A comparison with the 1990s is helpful: At that time, rising inflation was triggered by the demand boom in the wake of German unification. The inflation rate rose from a moderate 2.4 percent in April 1991 to more than 6 percent within a year. The Bundesbank reacted very quickly at the time with significant interest rate hikes, triggering a recession. The Bundesbank's fight against inflation was made more difficult by a price-driving increase in the value-added tax at the beginning of 1993. But even after this special effect expired, it still took a full year for the inflation rate to fall below the 2 percent mark again for the first time in January 1995. It thus took almost three years from the peak of inflation to the inflation target being reached again.
A look at the details of the inflation statistics shows how difficult it is to bring price development back to a normal level: Although overall inflation in Germany fell by more than two percentage points between October 2022 and February 2023, core inflation, i.e. the value of inflation adjusted for energy and food, still rose slightly at the same time. The contribution made by food alone to the inflation rate rose slightly from 2.6 to 2.9 percent over the same period. According to the Ifo Institute, half of retailers still intend to raise prices further in the next three months. That is 30 percentage points less than in mid-2022, but more than at any time in the past up to the start of the current inflation wave. In the industrial and service sectors, the finding is the same in a slightly weaker form, with only the construction sector showing fewer suppliers intending to raise prices further.

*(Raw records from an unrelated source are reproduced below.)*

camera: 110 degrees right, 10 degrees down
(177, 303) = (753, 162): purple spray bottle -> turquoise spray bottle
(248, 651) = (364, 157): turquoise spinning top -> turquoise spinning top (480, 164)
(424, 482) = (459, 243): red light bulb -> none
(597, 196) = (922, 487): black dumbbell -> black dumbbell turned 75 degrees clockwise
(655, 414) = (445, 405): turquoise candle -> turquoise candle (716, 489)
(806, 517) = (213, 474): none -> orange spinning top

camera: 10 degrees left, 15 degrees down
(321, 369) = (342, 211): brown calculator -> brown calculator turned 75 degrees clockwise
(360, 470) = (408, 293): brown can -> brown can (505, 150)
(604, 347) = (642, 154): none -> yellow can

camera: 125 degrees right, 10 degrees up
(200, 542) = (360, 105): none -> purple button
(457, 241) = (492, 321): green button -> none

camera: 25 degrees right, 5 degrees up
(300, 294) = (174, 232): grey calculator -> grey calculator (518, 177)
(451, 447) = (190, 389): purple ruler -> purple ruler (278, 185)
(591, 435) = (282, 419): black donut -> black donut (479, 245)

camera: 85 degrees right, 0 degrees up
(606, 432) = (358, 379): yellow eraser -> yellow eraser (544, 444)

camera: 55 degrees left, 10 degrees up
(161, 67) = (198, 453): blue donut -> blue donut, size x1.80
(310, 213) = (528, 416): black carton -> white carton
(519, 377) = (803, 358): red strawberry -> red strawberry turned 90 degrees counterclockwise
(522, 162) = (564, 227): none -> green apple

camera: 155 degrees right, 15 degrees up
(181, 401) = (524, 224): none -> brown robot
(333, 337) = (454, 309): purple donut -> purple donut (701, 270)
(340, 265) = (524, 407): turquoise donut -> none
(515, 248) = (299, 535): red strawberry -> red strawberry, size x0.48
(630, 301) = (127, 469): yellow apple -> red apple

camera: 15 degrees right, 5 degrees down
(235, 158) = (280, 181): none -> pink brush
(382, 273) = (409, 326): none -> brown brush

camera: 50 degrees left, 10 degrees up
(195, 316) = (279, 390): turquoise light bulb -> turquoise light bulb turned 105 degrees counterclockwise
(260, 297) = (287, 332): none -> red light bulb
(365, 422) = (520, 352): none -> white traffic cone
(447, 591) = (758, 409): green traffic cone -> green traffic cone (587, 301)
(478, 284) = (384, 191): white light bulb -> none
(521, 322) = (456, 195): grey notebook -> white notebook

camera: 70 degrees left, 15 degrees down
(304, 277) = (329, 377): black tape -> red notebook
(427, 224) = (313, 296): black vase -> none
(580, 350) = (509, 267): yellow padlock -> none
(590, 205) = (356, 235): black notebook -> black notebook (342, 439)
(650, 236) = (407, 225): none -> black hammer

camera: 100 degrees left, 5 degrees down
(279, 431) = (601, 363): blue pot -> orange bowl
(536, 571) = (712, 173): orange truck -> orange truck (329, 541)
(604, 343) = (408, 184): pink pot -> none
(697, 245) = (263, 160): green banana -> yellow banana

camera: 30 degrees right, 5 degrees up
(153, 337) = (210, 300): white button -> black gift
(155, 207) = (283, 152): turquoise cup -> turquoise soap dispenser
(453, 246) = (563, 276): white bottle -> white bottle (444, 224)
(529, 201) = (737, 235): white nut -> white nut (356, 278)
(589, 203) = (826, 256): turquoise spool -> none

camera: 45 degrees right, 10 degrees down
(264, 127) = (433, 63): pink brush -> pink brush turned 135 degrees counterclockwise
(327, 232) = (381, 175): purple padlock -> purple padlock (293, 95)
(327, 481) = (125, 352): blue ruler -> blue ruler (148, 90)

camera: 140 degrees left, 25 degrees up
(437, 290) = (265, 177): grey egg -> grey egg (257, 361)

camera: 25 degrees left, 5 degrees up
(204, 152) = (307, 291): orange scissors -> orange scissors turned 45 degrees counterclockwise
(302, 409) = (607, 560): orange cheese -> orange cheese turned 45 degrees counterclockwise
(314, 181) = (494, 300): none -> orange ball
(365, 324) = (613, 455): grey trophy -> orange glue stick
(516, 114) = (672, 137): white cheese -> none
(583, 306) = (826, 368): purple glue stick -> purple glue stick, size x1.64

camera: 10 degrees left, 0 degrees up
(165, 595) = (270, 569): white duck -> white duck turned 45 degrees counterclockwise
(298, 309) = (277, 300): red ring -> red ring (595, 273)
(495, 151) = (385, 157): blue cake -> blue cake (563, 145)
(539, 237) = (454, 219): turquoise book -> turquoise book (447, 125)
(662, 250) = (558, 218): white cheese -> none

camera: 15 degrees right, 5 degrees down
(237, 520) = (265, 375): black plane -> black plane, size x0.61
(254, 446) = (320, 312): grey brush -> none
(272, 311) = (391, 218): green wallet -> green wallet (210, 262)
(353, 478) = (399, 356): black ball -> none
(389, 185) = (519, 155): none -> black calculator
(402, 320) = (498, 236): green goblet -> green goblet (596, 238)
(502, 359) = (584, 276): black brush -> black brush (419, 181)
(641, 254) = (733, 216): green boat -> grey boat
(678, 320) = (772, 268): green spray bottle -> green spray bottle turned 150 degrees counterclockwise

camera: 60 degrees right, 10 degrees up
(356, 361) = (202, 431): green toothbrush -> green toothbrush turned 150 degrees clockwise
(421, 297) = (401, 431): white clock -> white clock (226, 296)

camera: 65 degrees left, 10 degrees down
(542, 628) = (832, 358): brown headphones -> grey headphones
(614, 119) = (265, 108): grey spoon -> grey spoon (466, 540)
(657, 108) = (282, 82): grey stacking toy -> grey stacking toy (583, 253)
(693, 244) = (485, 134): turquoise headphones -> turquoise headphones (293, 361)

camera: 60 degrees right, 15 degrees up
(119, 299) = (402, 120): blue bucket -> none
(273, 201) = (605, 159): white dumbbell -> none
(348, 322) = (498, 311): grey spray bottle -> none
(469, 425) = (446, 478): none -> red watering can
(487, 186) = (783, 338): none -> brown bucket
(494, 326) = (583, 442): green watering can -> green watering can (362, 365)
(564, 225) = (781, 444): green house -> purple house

The government measures to cushion increased energy prices may be justifiable in social policy terms, but they make it considerably more difficult to combat inflation, especially across the board, because they protect disposable income for consumption and maintain a level of aggregate demand that cannot easily be reconciled with a normalization of inflation. Rising wages and salaries, which at least partially compensate for the increased cost of living, are certainly justified, but they have the same effect in terms of inflation development.
Reducing inflation to a level of around 2 percent is therefore a goal that can realistically only be achieved in the longer term and requires both monetary and fiscal policy discipline in the meantime. Interest rate cuts by central banks in the foreseeable future are therefore wishful thinking. Instead, market participants should look more seriously than before at the opposite scenario: The central banks could continue their cycle of interest rate hikes for a while longer in order to achieve the desired target, and in the process also accept a noticeably worse economy.